# Problem to work on
Turn the lines below, starting at the line that contains "Could you read this speedometer" and stopping after the line that contains "I read 150 km/h", into a numbered list, skipping any blank lines.

# Records to process
- - - - -

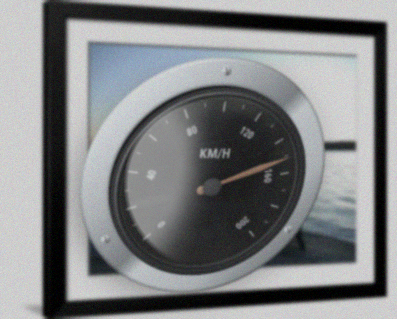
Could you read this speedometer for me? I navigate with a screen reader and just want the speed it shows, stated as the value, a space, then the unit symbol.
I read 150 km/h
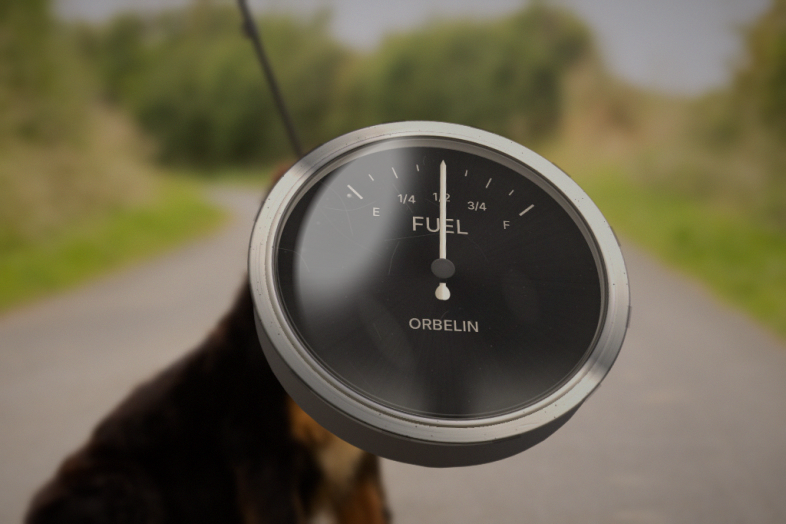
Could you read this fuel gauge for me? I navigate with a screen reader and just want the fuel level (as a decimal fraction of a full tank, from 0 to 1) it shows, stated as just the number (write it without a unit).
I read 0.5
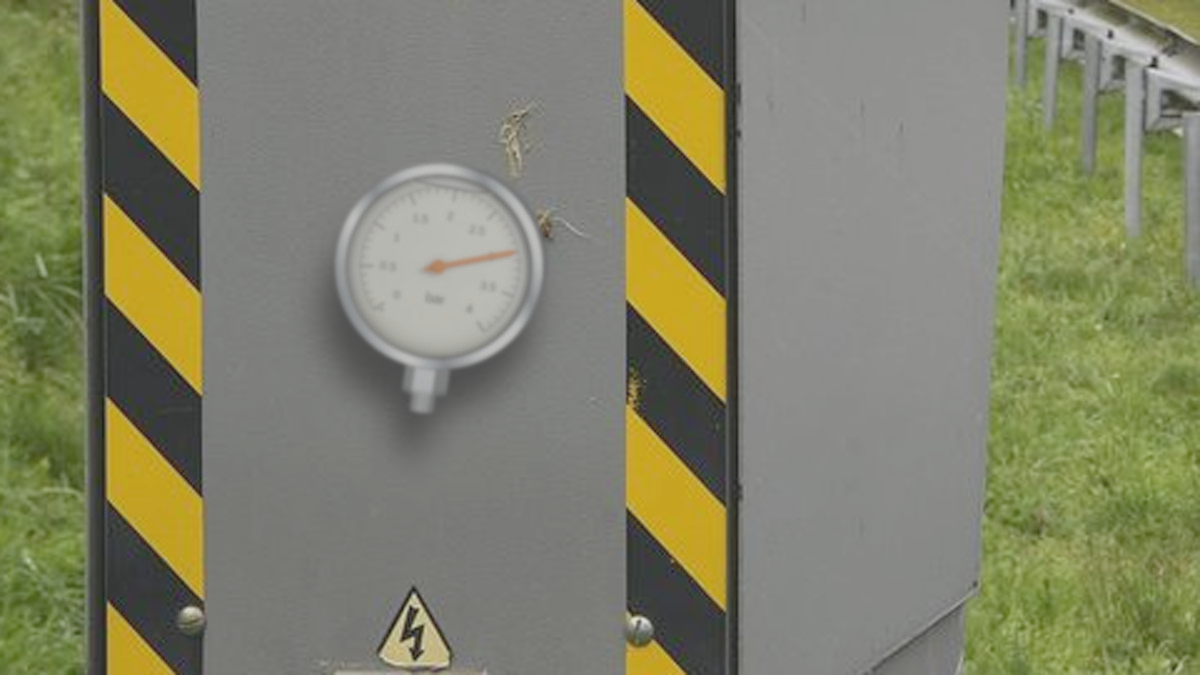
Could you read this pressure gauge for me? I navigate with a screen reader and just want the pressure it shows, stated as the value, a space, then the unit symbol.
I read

- - - - -

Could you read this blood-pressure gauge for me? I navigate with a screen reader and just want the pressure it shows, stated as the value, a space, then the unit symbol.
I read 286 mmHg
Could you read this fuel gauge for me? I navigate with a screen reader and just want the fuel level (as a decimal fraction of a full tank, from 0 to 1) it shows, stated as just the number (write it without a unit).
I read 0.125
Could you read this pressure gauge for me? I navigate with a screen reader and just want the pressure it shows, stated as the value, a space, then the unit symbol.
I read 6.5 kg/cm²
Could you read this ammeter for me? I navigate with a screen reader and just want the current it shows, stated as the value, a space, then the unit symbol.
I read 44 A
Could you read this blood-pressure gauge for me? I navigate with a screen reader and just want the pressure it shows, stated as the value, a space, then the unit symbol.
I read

- - - - -

# Task response
1. Could you read this speedometer for me? I navigate with a screen reader and just want the speed it shows, stated as the value, a space, then the unit symbol.
2. I read 150 km/h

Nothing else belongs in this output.